I bought this paperback when it first came out and I really enjoyed it. Like so many of those old paperbacks, I either gave away or lost my copy. Happily, I bought the awesome collection of Michael's work that was published by Centipede Press, THE AUTOPSY AND OTHER TALES, and therein I discovered the entire text to this short novel. I was shocked on re-reading it to find that Michael wrote the book in a style very unlike his more modern voice. The opening paragraph sets the tone:
"All the dire occurrences which I now set myself to report had for their setting a lake in the New England region--a dam-created lake which I shall not name. Let it--in the full force of that archaic formula against evil--REMAIN NAMELESS."
Michael evokes a wonderful sense of macabre place, as must be done with such a book concerning a haunted and tainted region. That such a region -- and that which infiltrates it -- can be called "evil" is entirely consistent with Lovecraft's own fiction. S. T. Joshi's knee-jerk dismissal of this novel is his wonderful book, THE RISE AND FALL OF THE CTHULHU MYTHOS, is for me far too hostile. Lovecraft did convey a sense of the evilness of his cosmic Old Ones. They were not at all indifferent to the fate of humanity, as some would have us believe. Yog-Sothoth and the Whateley brood in "The Dunwich Horror" are actively plotting the extinction of humanity. This is indeed "evil," as we understand it in connection to humanity and its morals. (But then, Joshi also dismisses "The Dunwich Horror" as an "artistic failure," since it too evokes a sense of the evil that threatens humanity.)

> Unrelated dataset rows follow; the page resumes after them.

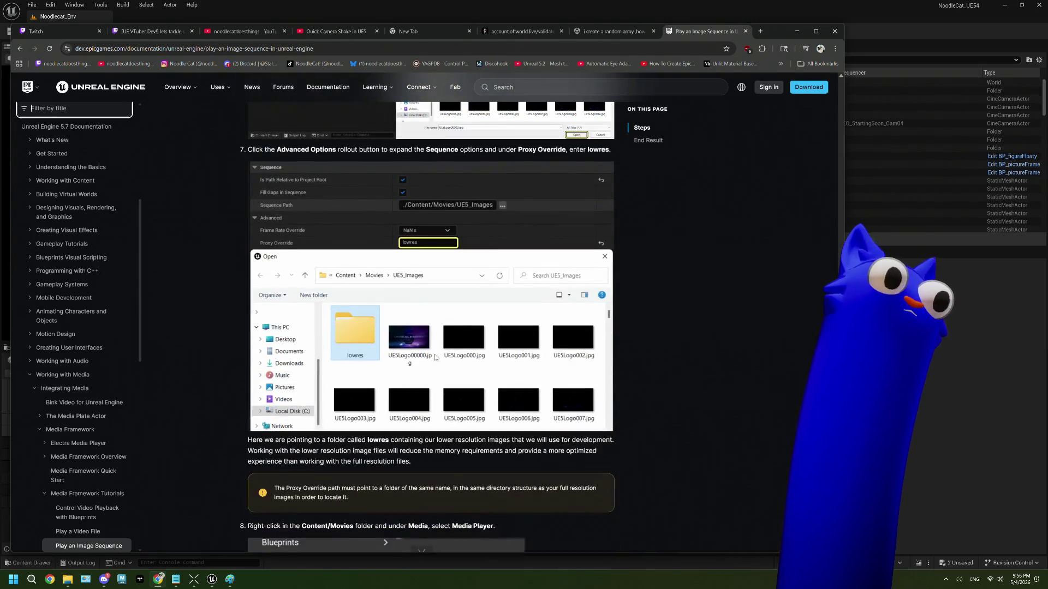
scroll(435, 358, "down", 3)
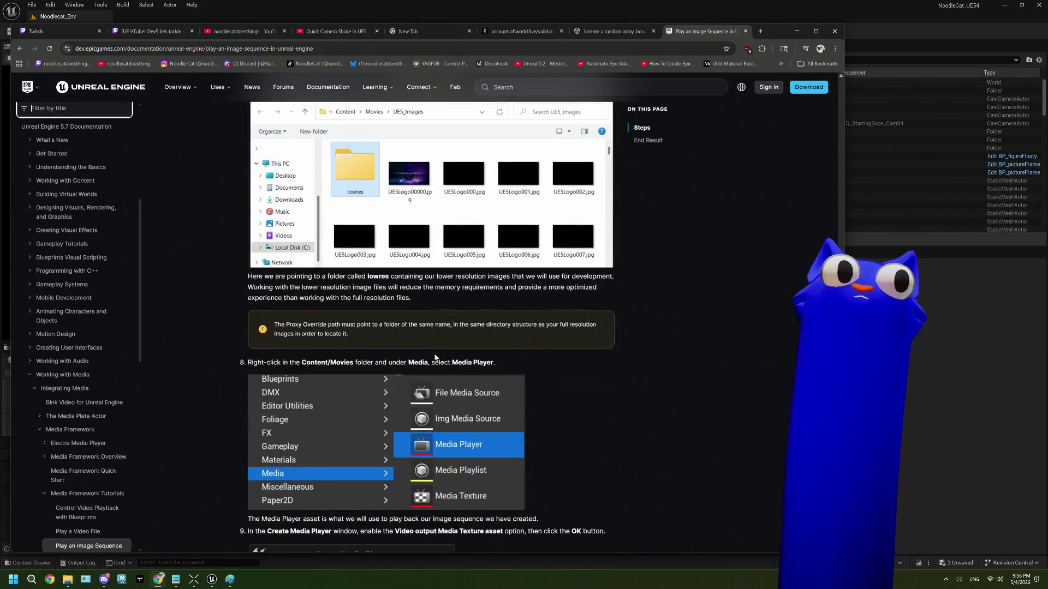
scroll(435, 357, "down", 4)
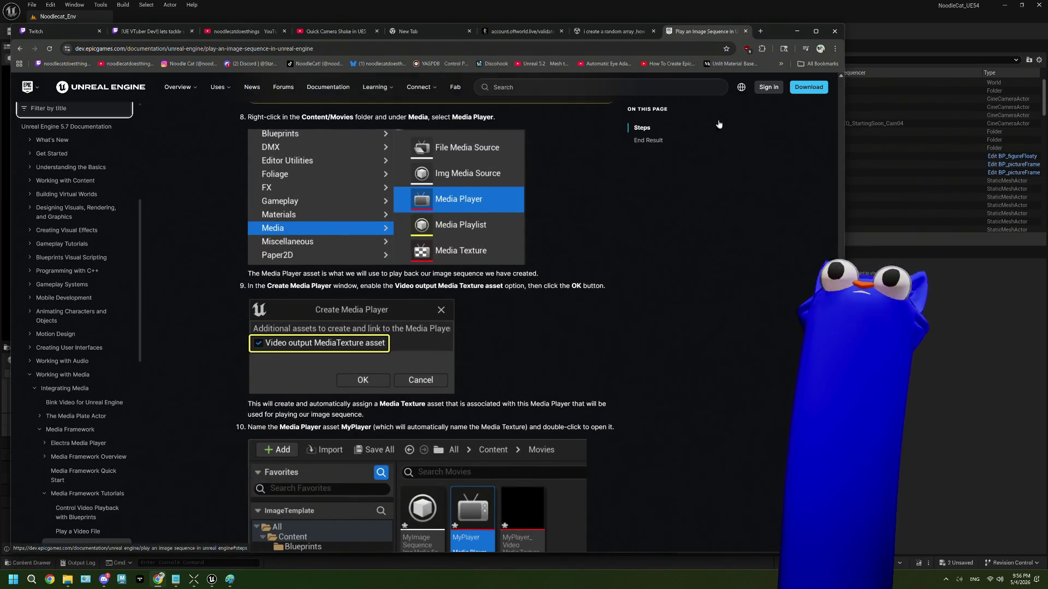
scroll(609, 328, "down", 1)
scroll(609, 328, "down", 1)
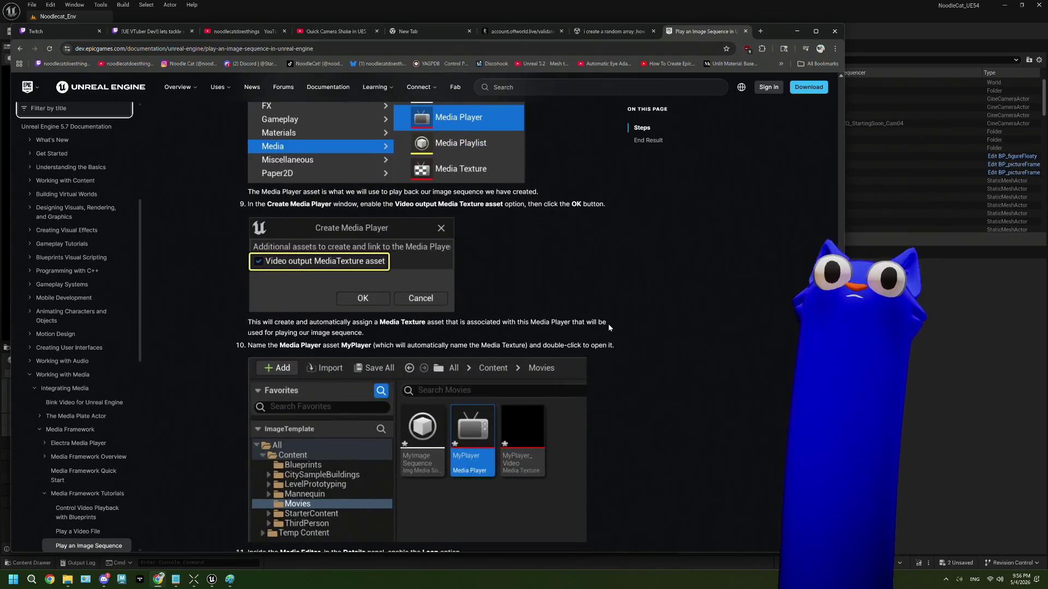
left_click(798, 33)
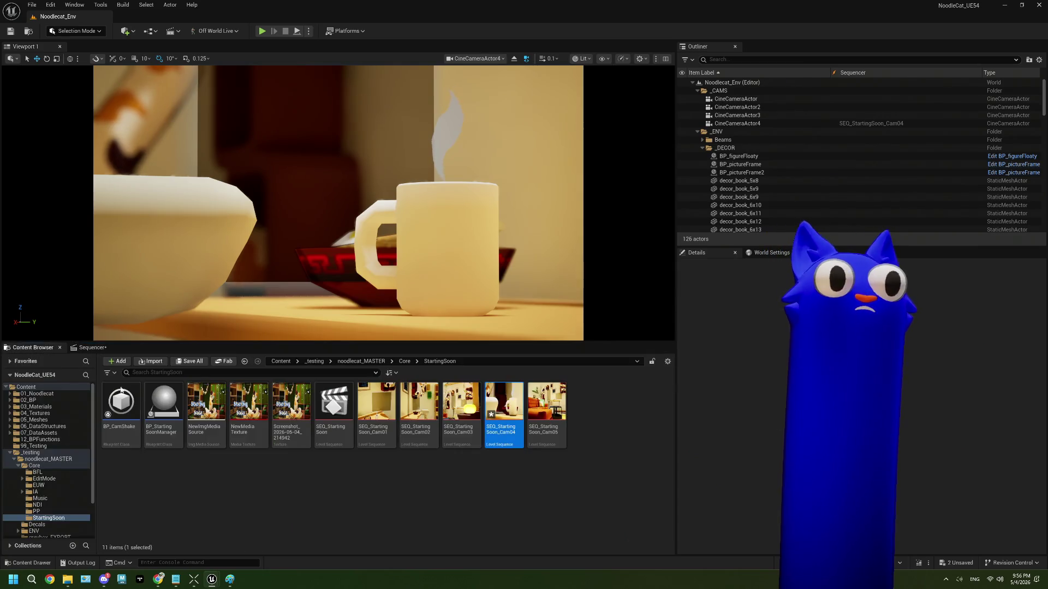
Step: Delete the NewMediaTexture asset from the StartingSoon folder
left_click(263, 423)
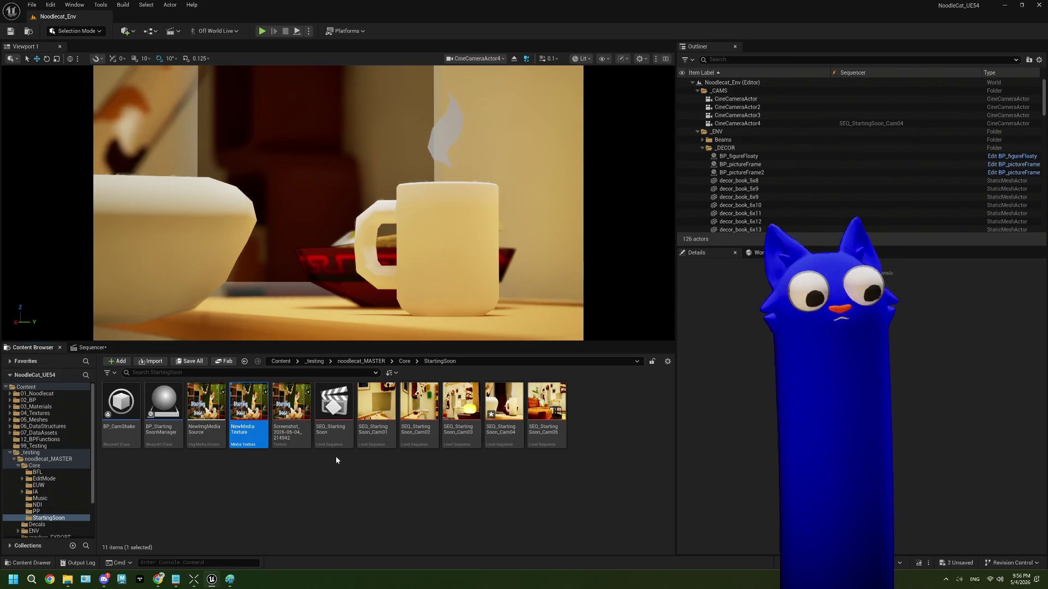
key("Delete")
key("Escape")
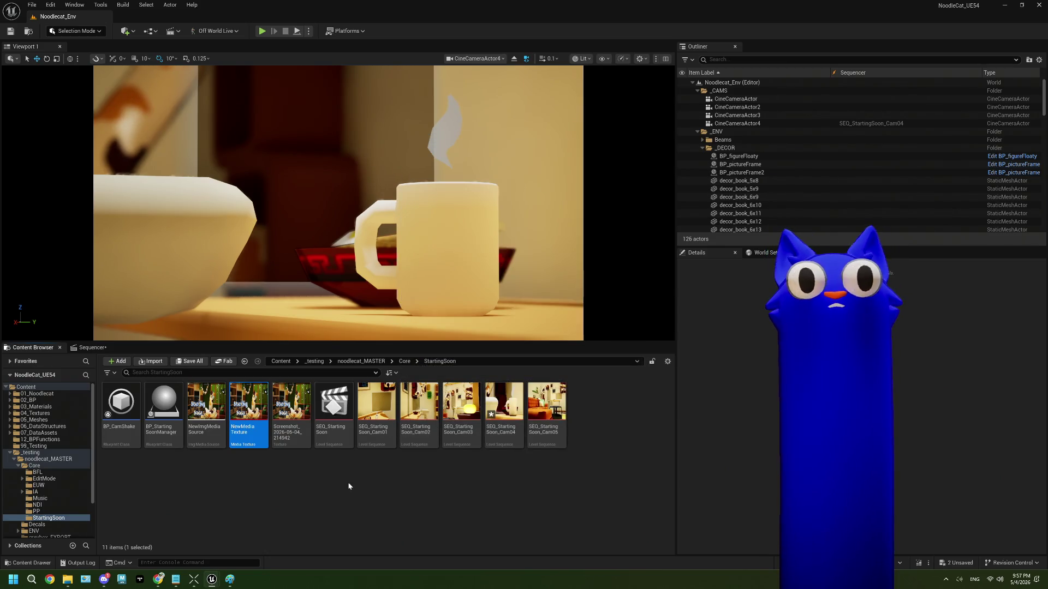
left_click(217, 419)
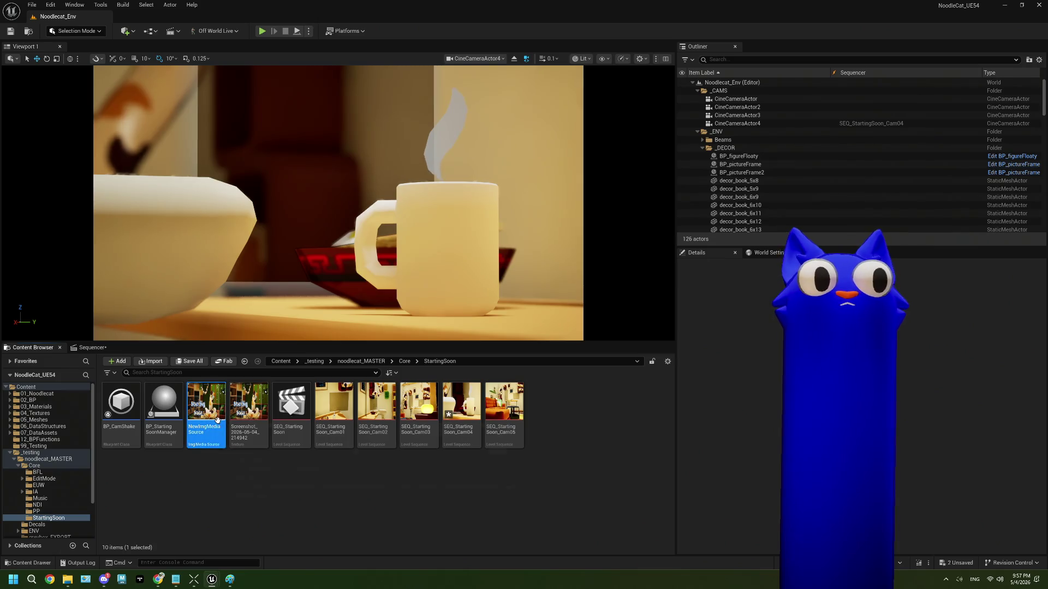
Step: Bring up the create-asset menu on empty space in the Content Browser
right_click(217, 419)
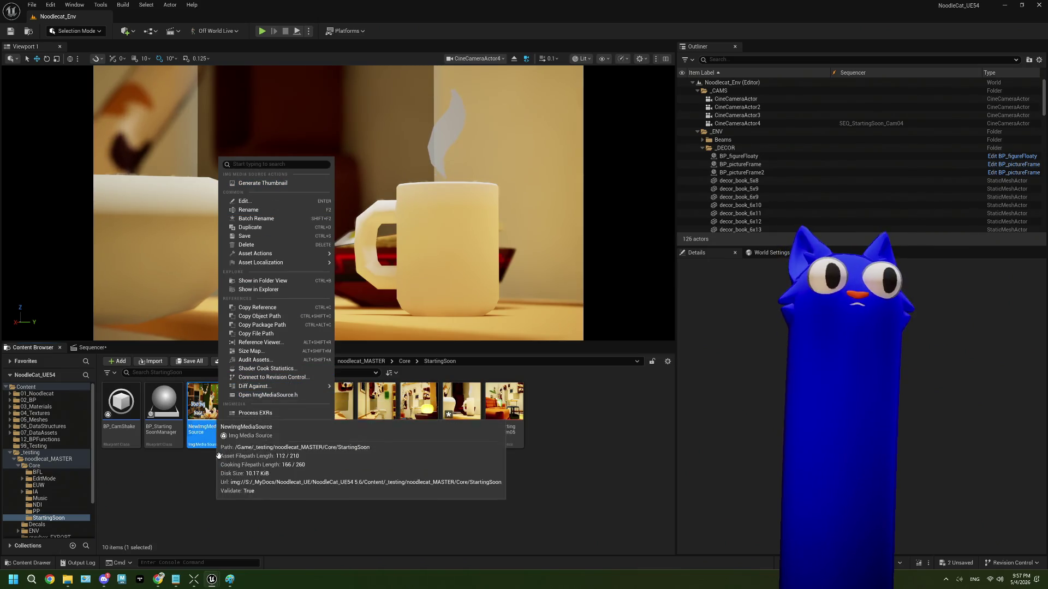
left_click(235, 498)
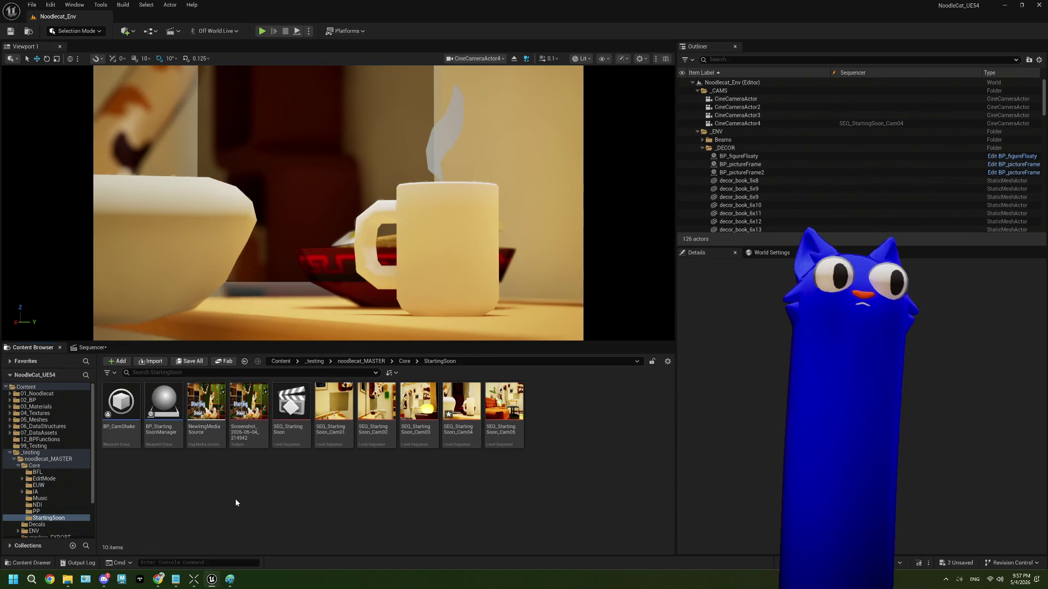
right_click(234, 498)
Step: Create and save a NewMediaPlayer asset with a NewMediaPlayer_Video media texture
type("media")
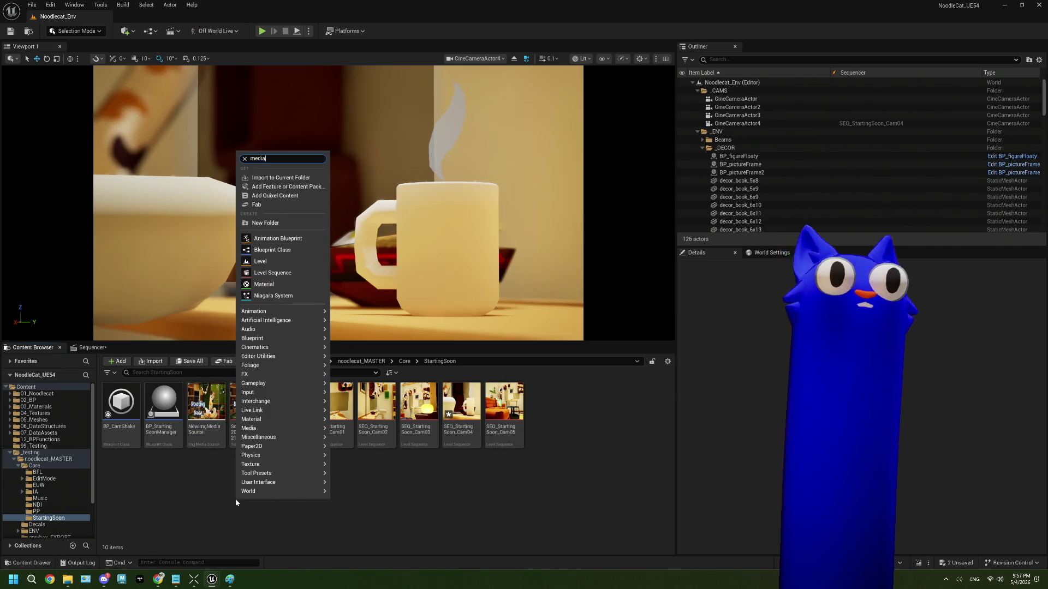
left_click(295, 219)
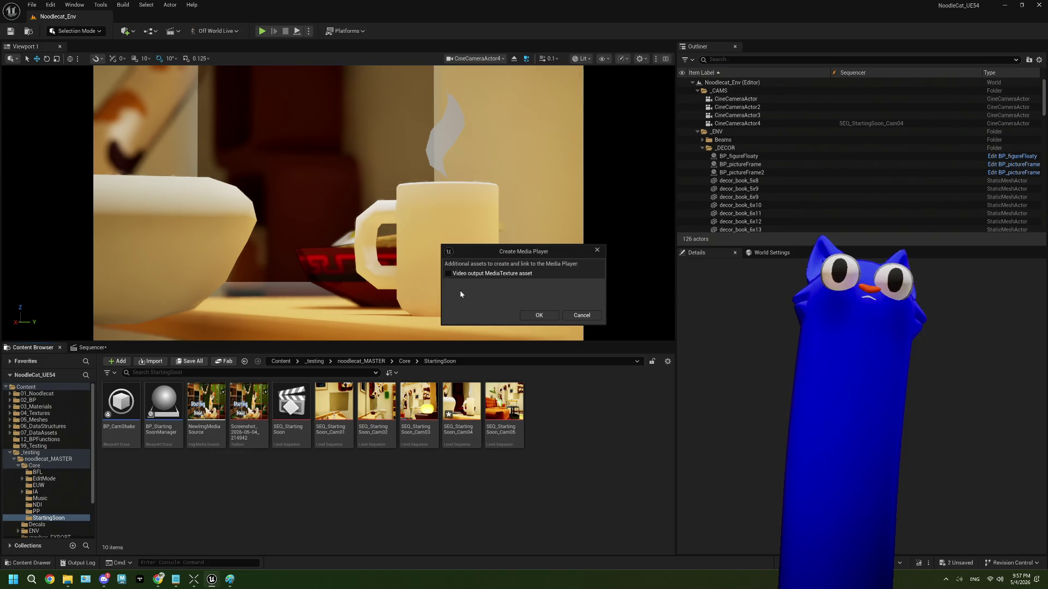
left_click(539, 317)
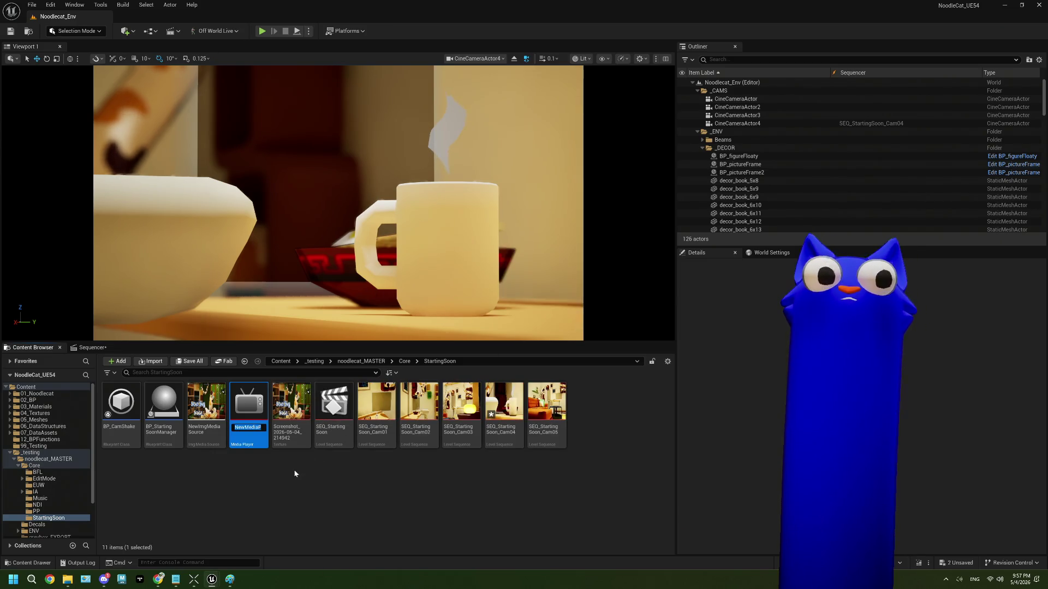
key("Return")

THE COLOR OUT OF TIME captures that sense of evil superbly, It is a thing of cosmic disease that infiltrates and region and affects its horror. The creature is indeed an enemy to humanity, as Nyarlathotep, Yog-Sothoth and Cthulhu are enemies who thirst for human destruction and extinction. Shea's novel expertly catches this sense of cosmic threat. The introduction of the star-stones is always a bit problematic for me, they were so poorly used by Derleth and Lumley; but it must be remembered that it was Lovecraft himself who introduced this device, in AT THE MOUNTAINS OF MADNESS.
Those looking for a well-written novel of the Cthulhu Mythos, that has its roots in the wondrous fiction of H. P. Lovecraft, this is a book you may certainly enjoy.